- _Work instructions_: Each line in the records that mentions the word "down" needs to be listed.

- _Available data_:

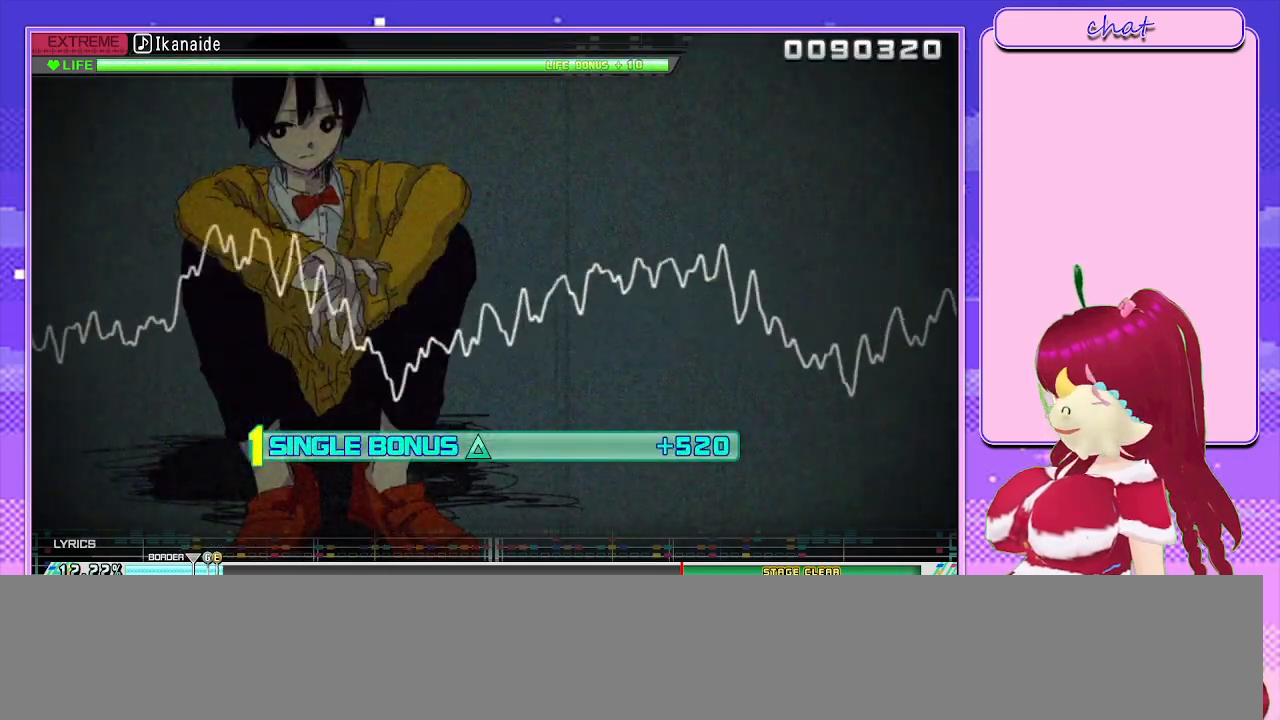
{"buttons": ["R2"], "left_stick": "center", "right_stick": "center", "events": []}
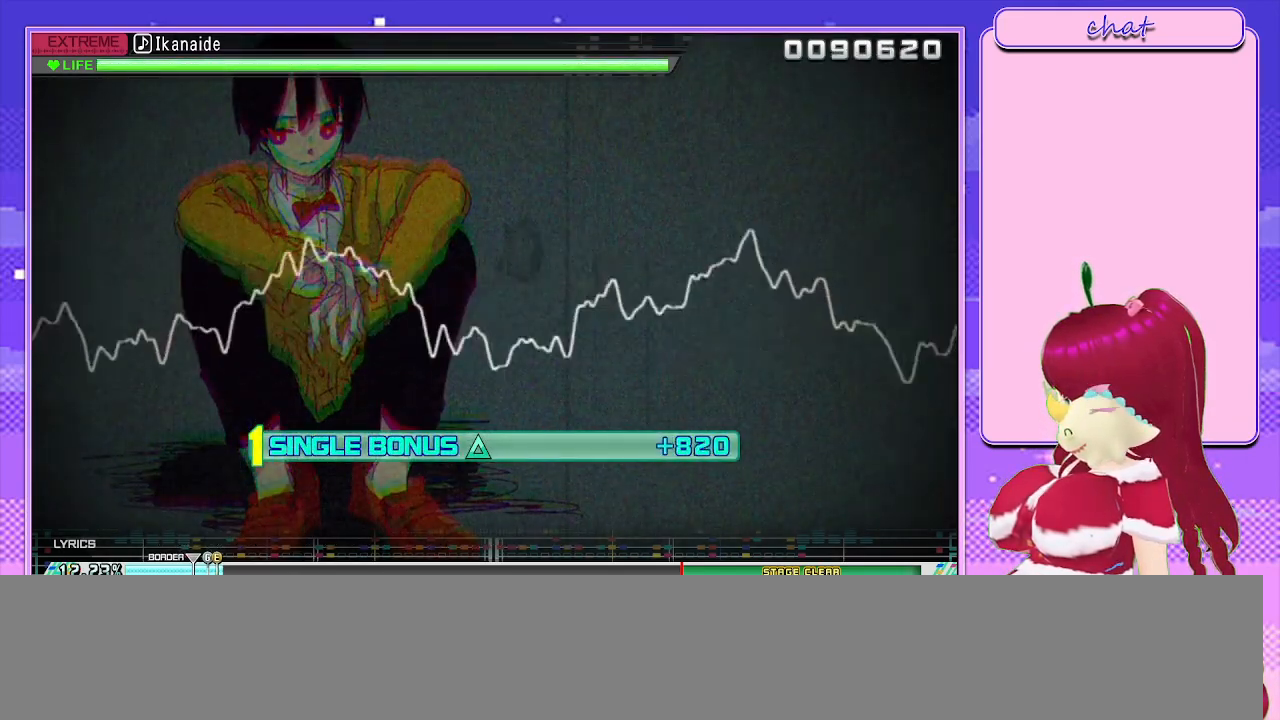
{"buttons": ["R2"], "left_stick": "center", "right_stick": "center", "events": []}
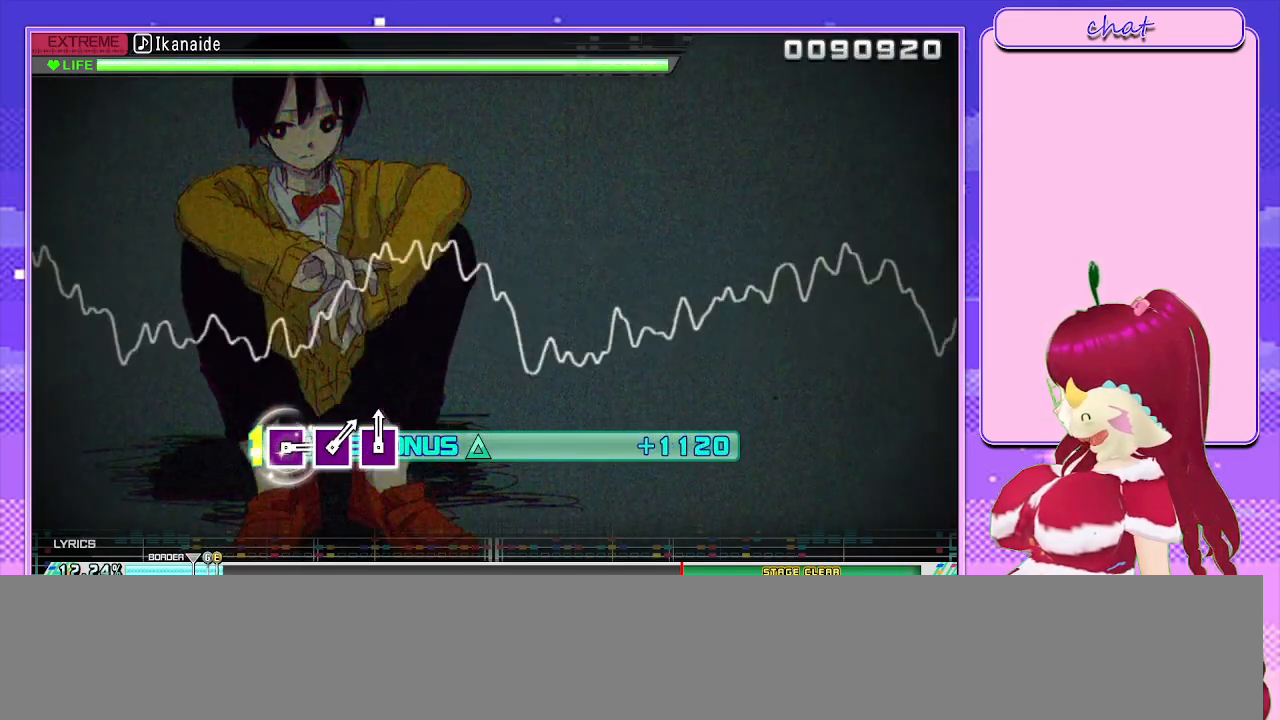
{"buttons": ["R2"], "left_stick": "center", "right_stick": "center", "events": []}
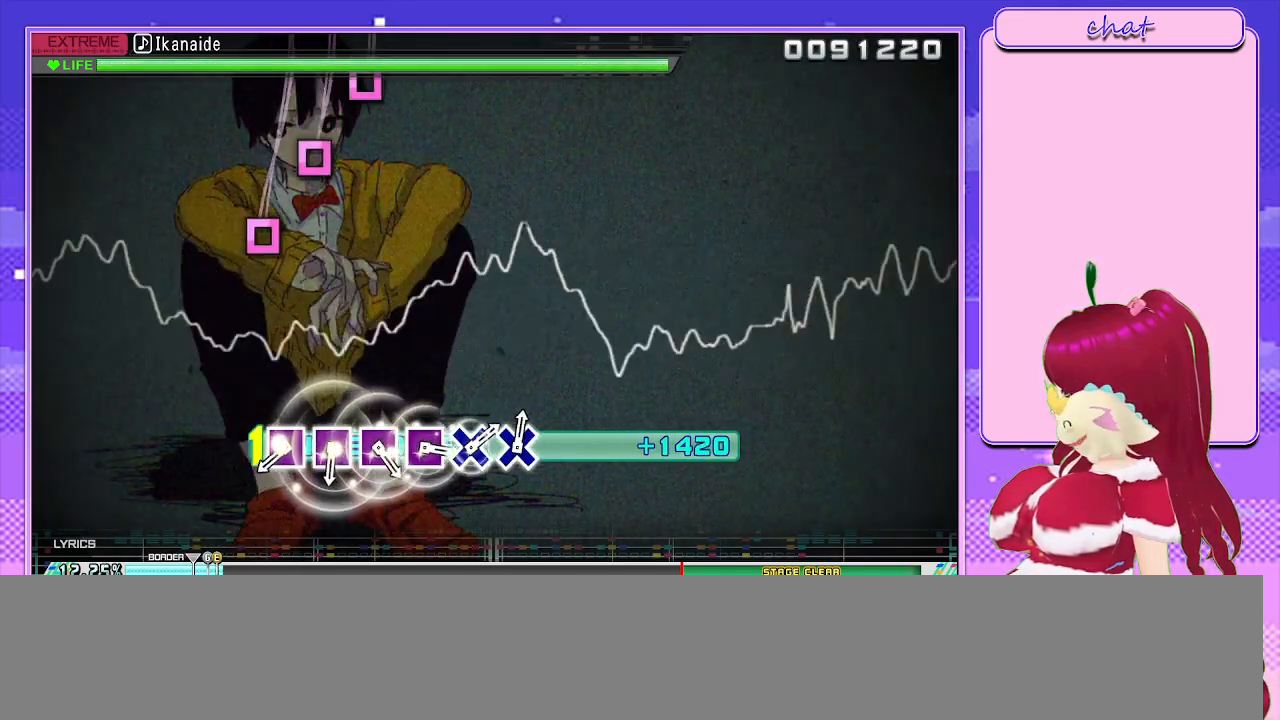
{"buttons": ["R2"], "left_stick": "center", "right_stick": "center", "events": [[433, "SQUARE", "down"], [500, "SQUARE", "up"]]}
---
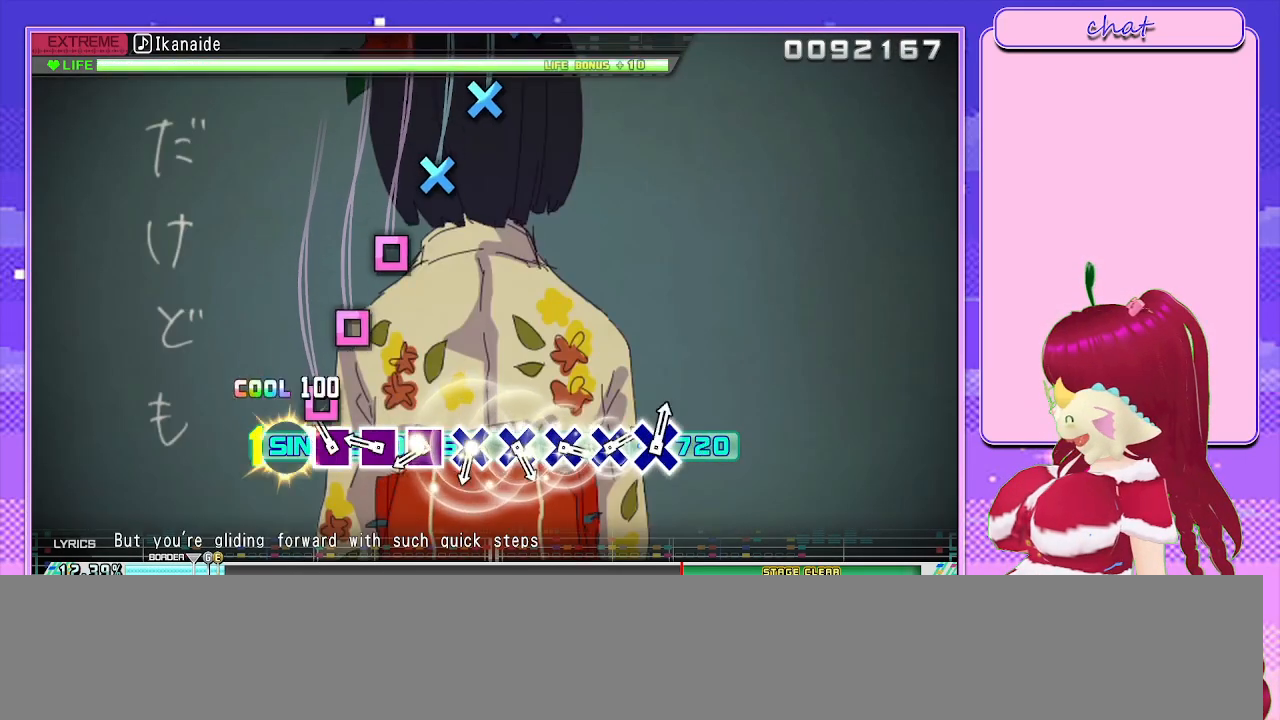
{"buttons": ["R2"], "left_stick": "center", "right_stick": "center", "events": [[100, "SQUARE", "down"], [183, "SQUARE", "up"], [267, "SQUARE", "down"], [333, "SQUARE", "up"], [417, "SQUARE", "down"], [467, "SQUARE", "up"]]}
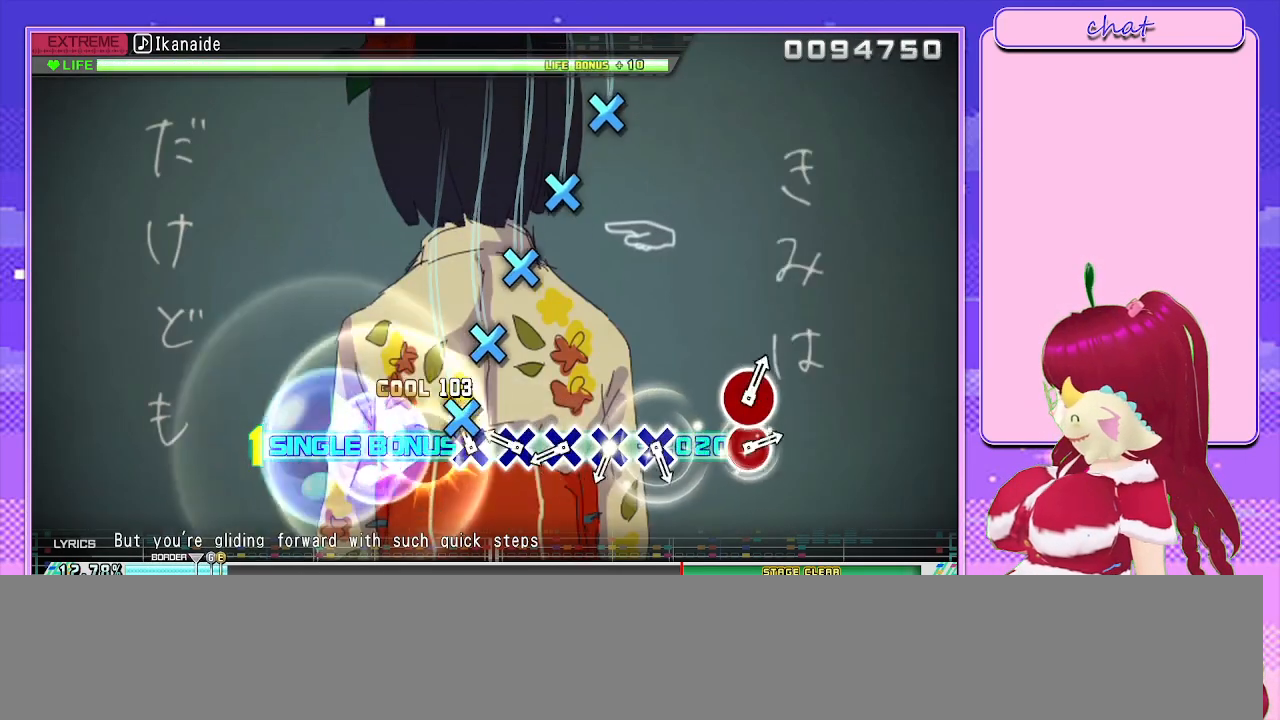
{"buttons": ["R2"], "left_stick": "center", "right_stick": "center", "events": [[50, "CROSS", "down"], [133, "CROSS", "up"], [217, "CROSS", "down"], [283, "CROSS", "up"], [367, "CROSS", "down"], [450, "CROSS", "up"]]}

- _Solution for this exercise_:
{"buttons": ["R2"], "left_stick": "center", "right_stick": "center", "events": [[433, "SQUARE", "down"], [500, "SQUARE", "up"]]}
{"buttons": ["R2"], "left_stick": "center", "right_stick": "center", "events": [[100, "SQUARE", "down"], [183, "SQUARE", "up"], [267, "SQUARE", "down"], [333, "SQUARE", "up"], [417, "SQUARE", "down"], [467, "SQUARE", "up"]]}
{"buttons": ["R2"], "left_stick": "center", "right_stick": "center", "events": [[50, "CROSS", "down"], [133, "CROSS", "up"], [217, "CROSS", "down"], [283, "CROSS", "up"], [367, "CROSS", "down"], [450, "CROSS", "up"]]}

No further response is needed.